At any rate, go ahead and enjoy this morning’s update from the end of March 2007. Next week we’ll start into April and feature blogs from my last trip to Italy. I know you’re not going to want to miss that… because frankly there isn’t much that makes for better copy than an American in in a foreign country.

Business travel…

The following is an excerpt from an email I received this morning. The worst part, perhaps, is I was well into the discussion on changes to lodging policies before I realized it was supposed to be farce. When you work for Uncle sometimes it’s hard to tell the difference between real life and comedy… and even then sometimes real life is comedy.

ALCON,

Please be advised of the following changes to TDY per diem allowances:

TDY/TAD Travel: In keeping with the latest round of DOD budget cuts, changes will be made to the Joint Travel Regulations (JTR). Effective Monday, 11 February the following revised procedures apply:

Lodging: All DOD personnel performing temporary duty (TDY) are encouraged to stay with relatives and friends while on government business travel. If weather permits, public areas such as parks should be used as temporary lodging sites. Bus terminals, train stations, and office lobbies may provide shelter in periods of inclement weather.

Transportation: Hitchhiking is the preferred mode of travel in lieu of commercial transport. Luminescent safety vests will be issued to all personnel prior to their departure on TDY. Bus transportation will be used only when work schedules require such travel. Airline tickets will be authorized in extreme circumstances and the lowest fares will be used. For example, if a meeting is scheduled in Washington D.C., but a lower fare can be obtained by traveling to Omaha, NE, then travel to Omaha will be substituted for travel to Washington D.C.

Meals: Expenditures for meals will be limited to an absolute minimum. It should be noted that certain grocery and specialty chains, such as Costco, Hickory Farms, General Nutrition centers, and occasionally Safeway often provide free samples of promotional items. Entire meals can be obtained in this manner. We realize many of you survive your weekends this way.

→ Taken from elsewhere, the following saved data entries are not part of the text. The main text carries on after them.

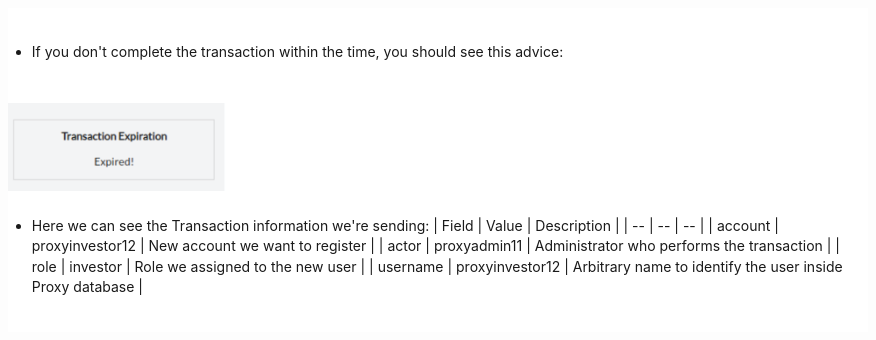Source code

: </br>

* If you don't complete the transaction within the time, you should see this advice:

</br>

<img src="./images/image55.png" alt="image55.png" style="height: 100px; width:220px;"/>

</br>

* Here we can see the Transaction information we're sending:
    | Field | Value | Description |
    | -- | -- | -- |
    | account | proxyinvestor12 | New account we want to register |
    | actor | proxyadmin11 | Administrator who performs the transaction | 
    | role | investor | Role we assigned to the new user |
    | username |  proxyinvestor12 | Arbitrary name to identify the user inside Proxy database |

</br>
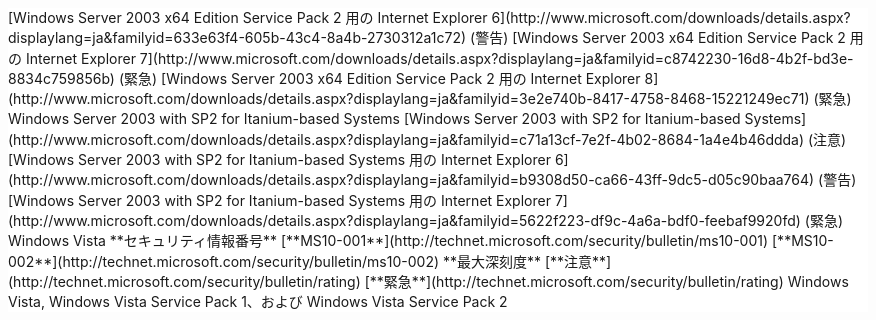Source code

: </td>
<td style="border:1px solid black;">
[Windows Server 2003 x64 Edition Service Pack 2 用の Internet Explorer 6](http://www.microsoft.com/downloads/details.aspx?displaylang=ja&familyid=633e63f4-605b-43c4-8a4b-2730312a1c72)  
(警告)  
[Windows Server 2003 x64 Edition Service Pack 2 用の Internet Explorer 7](http://www.microsoft.com/downloads/details.aspx?displaylang=ja&familyid=c8742230-16d8-4b2f-bd3e-8834c759856b)  
(緊急)  
[Windows Server 2003 x64 Edition Service Pack 2 用の Internet Explorer 8](http://www.microsoft.com/downloads/details.aspx?displaylang=ja&familyid=3e2e740b-8417-4758-8468-15221249ec71)  
(緊急)
</td>
</tr>
<tr class="alternateRow">
<td style="border:1px solid black;">
Windows Server 2003 with SP2 for Itanium-based Systems
</td>
<td style="border:1px solid black;">
[Windows Server 2003 with SP2 for Itanium-based Systems](http://www.microsoft.com/downloads/details.aspx?displaylang=ja&familyid=c71a13cf-7e2f-4b02-8684-1a4e4b46ddda)  
(注意)
</td>
<td style="border:1px solid black;">
[Windows Server 2003 with SP2 for Itanium-based Systems 用の Internet Explorer 6](http://www.microsoft.com/downloads/details.aspx?displaylang=ja&familyid=b9308d50-ca66-43ff-9dc5-d05c90baa764)  
(警告)  
[Windows Server 2003 with SP2 for Itanium-based Systems 用の Internet Explorer 7](http://www.microsoft.com/downloads/details.aspx?displaylang=ja&familyid=5622f223-df9c-4a6a-bdf0-feebaf9920fd)  
(緊急)
</td>
</tr>
<tr>
<th colspan="3">
Windows Vista
</th>
</tr>
<tr>
<td style="border:1px solid black;">
**セキュリティ情報番号**
</td>
<td style="border:1px solid black;">
[**MS10-001**](http://technet.microsoft.com/security/bulletin/ms10-001)
</td>
<td style="border:1px solid black;">
[**MS10-002**](http://technet.microsoft.com/security/bulletin/ms10-002)
</td>
</tr>
<tr class="alternateRow">
<td style="border:1px solid black;">
**最大深刻度**
</td>
<td style="border:1px solid black;">
[**注意**](http://technet.microsoft.com/security/bulletin/rating)
</td>
<td style="border:1px solid black;">
[**緊急**](http://technet.microsoft.com/security/bulletin/rating)
</td>
</tr>
<tr>
<td style="border:1px solid black;">
Windows Vista, Windows Vista Service Pack 1、および Windows Vista Service Pack 2
</td>
<td style="border:1px solid black;">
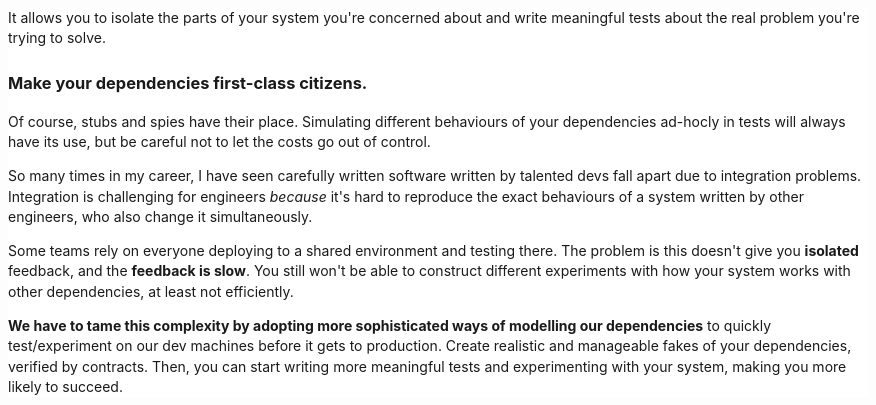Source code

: It allows you to isolate the parts of your system you're concerned about and write meaningful tests about the real problem you're trying to solve.

### Make your dependencies first-class citizens.

Of course, stubs and spies have their place. Simulating different behaviours of your dependencies ad-hocly in tests will always have its use, but be careful not to let the costs go out of control.

So many times in my career, I have seen carefully written software written by talented devs fall apart due to integration problems. Integration is challenging for engineers _because_ it's hard to reproduce the exact behaviours of a system written by other engineers, who also change it simultaneously.

Some teams rely on everyone deploying to a shared environment and testing there. The problem is this doesn't give you **isolated** feedback, and the **feedback is slow**. You still won't be able to construct different experiments with how your system works with other dependencies, at least not efficiently.

**We have to tame this complexity by adopting more sophisticated ways of modelling our dependencies** to quickly test/experiment on our dev machines before it gets to production. Create realistic and manageable fakes of your dependencies, verified by contracts. Then, you can start writing more meaningful tests and experimenting with your system, making you more likely to succeed.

Travelers should also be familiar with indigenous roots, berries, and other protein sources available at their destinations. If restaurants must be utilized, travelers should use “all you can eat” salad bars. This is especially effective for employees traveling together as one plate can be used to feed the entire group. DOD Personnel are also encouraged to bring their own food on business travel. Cans of tuna fish, Spam, and Beefaroni can be consumed at your leisure without the bother of heating or costly preparation. Cost of these items will not be reimbursed.

Miscellaneous: All DOD personnel are encouraged to devise innovative techniques in effort to save tax dollars. One enterprising individual has already suggested that money could be raised during airport layover periods, which could be used to defray travel expenses. In support of this idea, red caps will be issued to all personnel prior to their departure so that they may earn tips by helping others with their luggage. Small plastic roses and ballpoint pens will also be available to personnel so that sales may be made as time permits. Proceeds must be turned into the Defense Finance and Accounting Service at the conclusion of the TDY. We welcome any suggestions for further fiscal innovations, cost avoidances, and waste reduction techniques.

Logistics…

Supply Lines As close as I can tell moving me and two dogs from one side of Maryland to the other is the greatest logistical challenge which has faced mankind since Patton’s army raced across northern Europe. At present the packing list includes:

1. Two bags for me
2. Two crates stuffed to capacity with “dog stuff”
3. One Rubbermaid container of Christmas presents
4. Two containers of dog food (they can’t eat the same thing, of course)
5. Two hats
6. Two coats (one light, one heavy w/ zip out liner)
7. One backpack waiting to be stuffed to the brim with computer and networking equipment, a laptop, an iPad, a Kindle, and all the associated power cables
8. Two dogs

I’m sure I’ll be adding to that list throughout the night, but if you’ll excuse me I need to go start working on the load plan for the truck. I think I should have sprung for the extended bed instead of just the extended cab.